Restate all data exactly. No images.

(Document understanding data)
=== Section Start ===
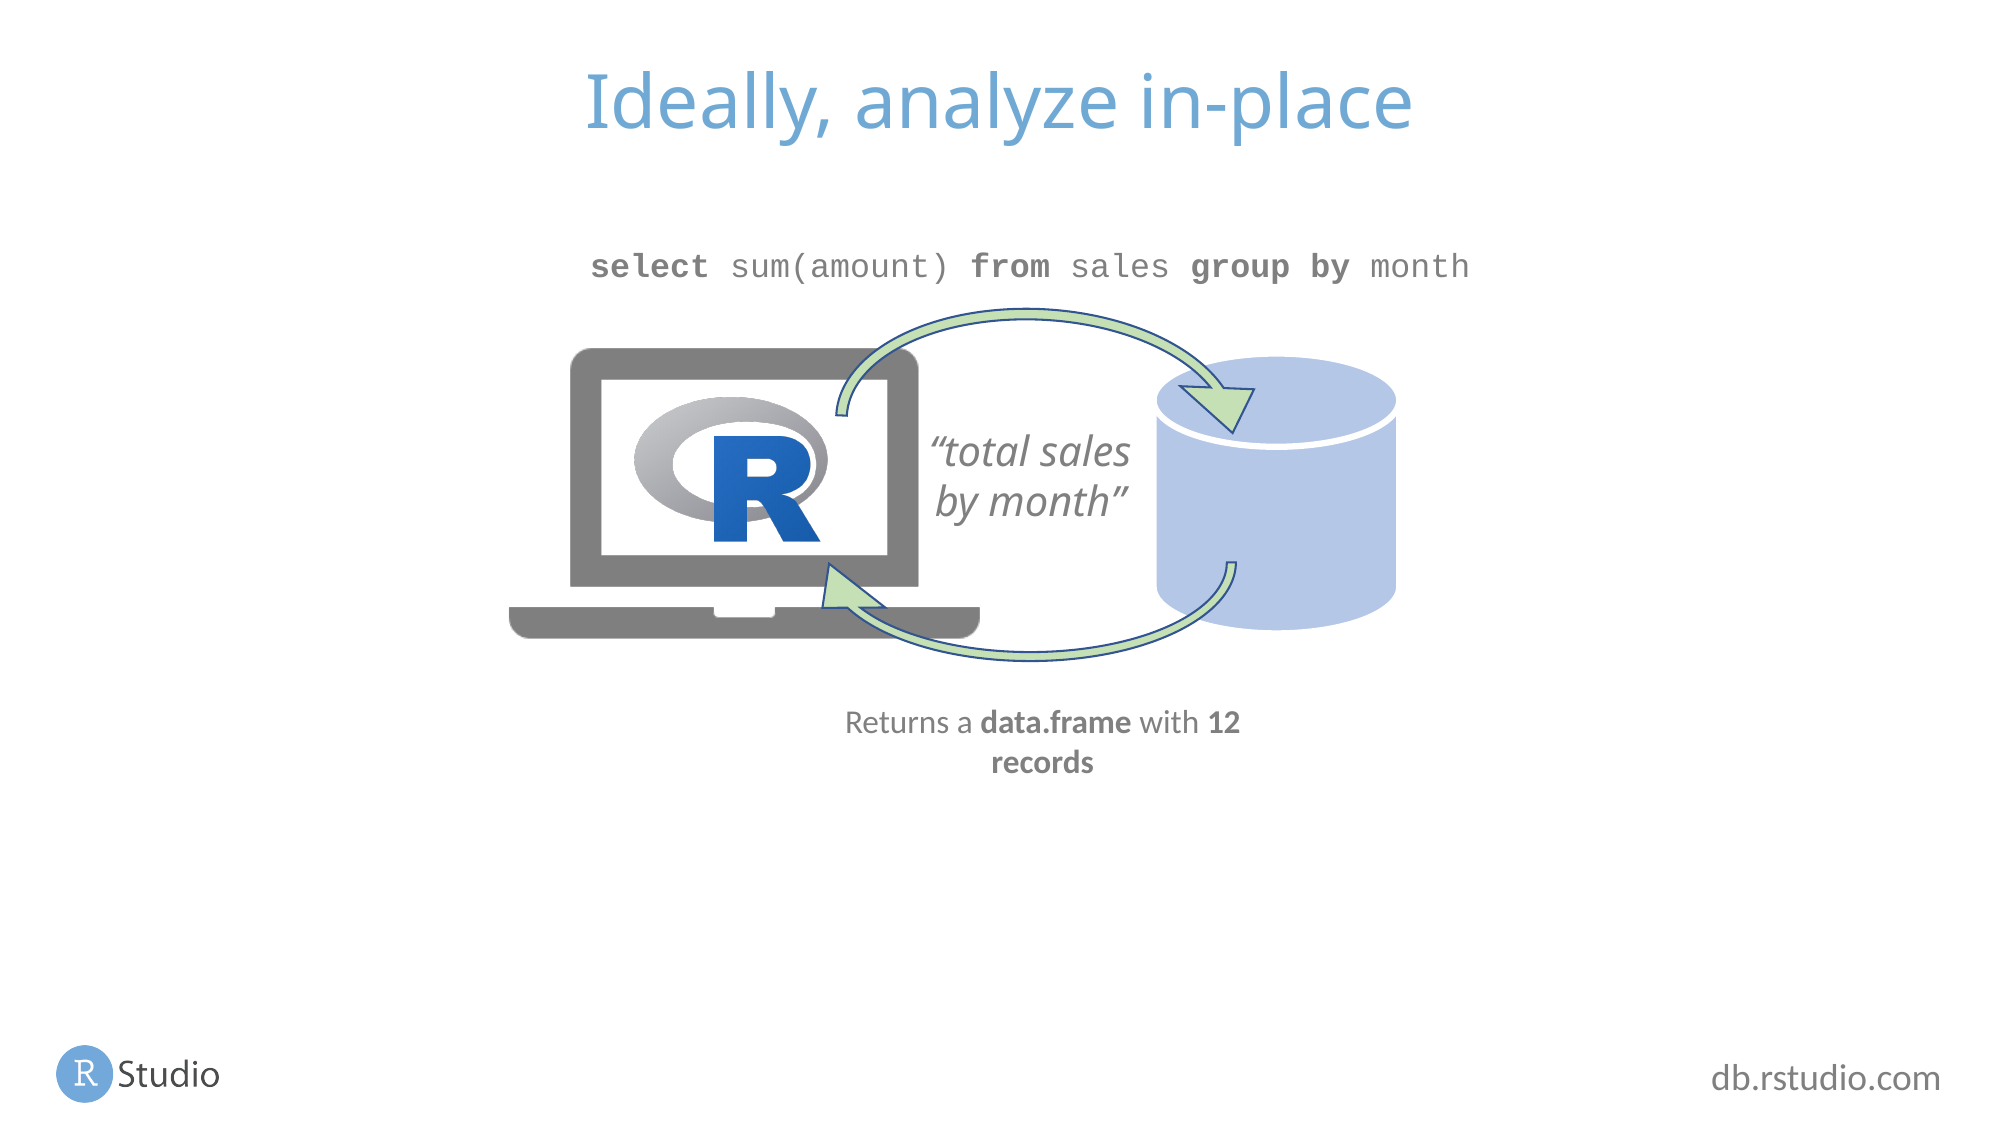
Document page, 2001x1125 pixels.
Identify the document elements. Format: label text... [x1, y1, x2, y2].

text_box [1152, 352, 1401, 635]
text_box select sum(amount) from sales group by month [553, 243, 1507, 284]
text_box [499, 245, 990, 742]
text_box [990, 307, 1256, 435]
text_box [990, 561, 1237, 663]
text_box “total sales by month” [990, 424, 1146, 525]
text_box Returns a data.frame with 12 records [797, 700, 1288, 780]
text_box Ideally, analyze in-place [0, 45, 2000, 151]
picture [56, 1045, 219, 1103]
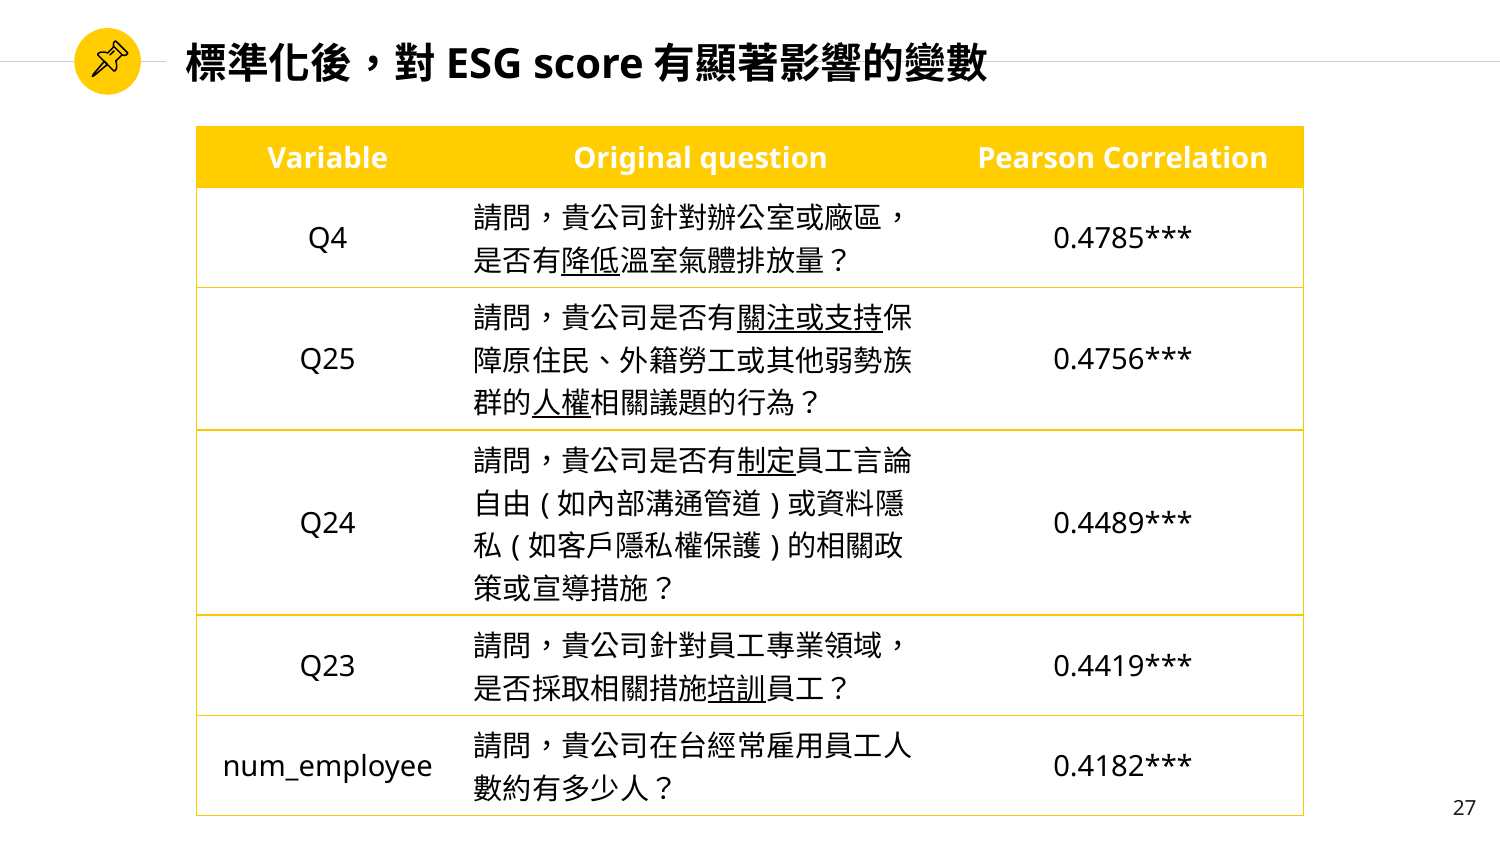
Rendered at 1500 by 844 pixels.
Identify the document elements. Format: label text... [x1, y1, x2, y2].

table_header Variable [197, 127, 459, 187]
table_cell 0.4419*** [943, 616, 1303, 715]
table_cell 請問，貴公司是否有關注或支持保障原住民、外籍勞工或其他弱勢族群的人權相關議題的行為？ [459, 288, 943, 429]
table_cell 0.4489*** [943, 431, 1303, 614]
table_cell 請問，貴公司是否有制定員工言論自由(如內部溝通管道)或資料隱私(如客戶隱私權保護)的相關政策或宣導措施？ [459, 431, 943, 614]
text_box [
=== Section End ===
### TASK ANSWER
Document page, 2001x1125 pixels.
Identify the document elements. Format: label text... [x1, y1, x2, y2].

text_box [1152, 352, 1401, 635]
text_box select sum(amount) from sales group by month [553, 243, 1507, 284]
text_box [499, 245, 990, 742]
text_box [990, 307, 1256, 435]
text_box [990, 561, 1237, 663]
text_box “total sales by month” [990, 424, 1146, 525]
text_box Returns a data.frame with 12 records [797, 700, 1288, 780]
text_box Ideally, analyze in-place [0, 45, 2000, 151]
picture [56, 1045, 219, 1103]
Rendered at 1500 by 844 pixels.
Identify the document elements. Format: label text... [x1, y1, x2, y2].

table_header Variable [197, 127, 459, 187]
table_cell 0.4419*** [943, 616, 1303, 715]
table_cell 請問，貴公司是否有關注或支持保障原住民、外籍勞工或其他弱勢族群的人權相關議題的行為？ [459, 288, 943, 429]
table_cell 0.4489*** [943, 431, 1303, 614]
table_cell 請問，貴公司是否有制定員工言論自由(如內部溝通管道)或資料隱私(如客戶隱私權保護)的相關政策或宣導措施？ [459, 431, 943, 614]
text_box [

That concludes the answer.